Seed germination breakthrough

Worldwide production of food, beverages and medicinal plants could become cheaper and more reliable using information from a germination breakthrough by La Trobe University scientists.

Growers of seeds, such as of rice for food, barley for beer and poppies for codeine, would benefit greatly from having control over when they germinate. Research at La Trobe University is beginning to decipher how a crop’s genome can control the time that a seed wakes up.

“Scientists and crop breeders have been interested in seed dormancy and germination for a very long time,” said La Trobe University’s Dr Mathew Lewsey.

“They breed carefully to control it in many crops because it affects their yields enormously.”

With the knowledge gained from this research, Dr Lewsey hopes to perfect the genome-editing technology necessary to produce new plant cultivars that germinate differently, giving farmers the ability to precisely control when their crops are ready for harvest.

“We want to be able to control when seeds wake up and how quickly they do it,” he said.

Dr Quentin Gouil, also of La Trobe University’s Centre for AgriBioscience, said the boon for food security around the world would be incredible for staple foods such as rice, corn and wheat.
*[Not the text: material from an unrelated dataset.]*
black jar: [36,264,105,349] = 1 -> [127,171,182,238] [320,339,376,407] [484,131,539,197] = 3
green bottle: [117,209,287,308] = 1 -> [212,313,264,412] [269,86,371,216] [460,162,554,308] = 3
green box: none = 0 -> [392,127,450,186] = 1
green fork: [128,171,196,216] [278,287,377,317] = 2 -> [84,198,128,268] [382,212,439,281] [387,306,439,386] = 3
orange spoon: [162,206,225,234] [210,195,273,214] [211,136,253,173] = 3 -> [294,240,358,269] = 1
“The production of beer and spirits would also benefit from this level of control, along with medicines such as morphine and codeine,” said Dr Gouil.

“Farmers and brewers can produce higher quality products if they know exactly when their seeds will wake.”

Colleague Dr Reena Narsai is excited about the opportunities that could arise from this research in coming years.

“Our next move is to transfer our findings from the model research plant Arabidopsis into crop plants such as barley and rice,” she said.

“New cultivars of plants that germinate as growers want would be permanently modified so that, when those plants are propagated, their seeds and the offspring from those would all have the new behaviour.

“We will look to generate varieties that have accelerated or slowed-down germination and will study how they control the genetic switches that turn this off and on.”

The study was conducted by researchers from the La Trobe University Department of Animal, Plant and Soil Sciences at the Centre for AgriBioscience, the ARC Centre of Excellence in Plant Energy Biology and the University of Western Australia.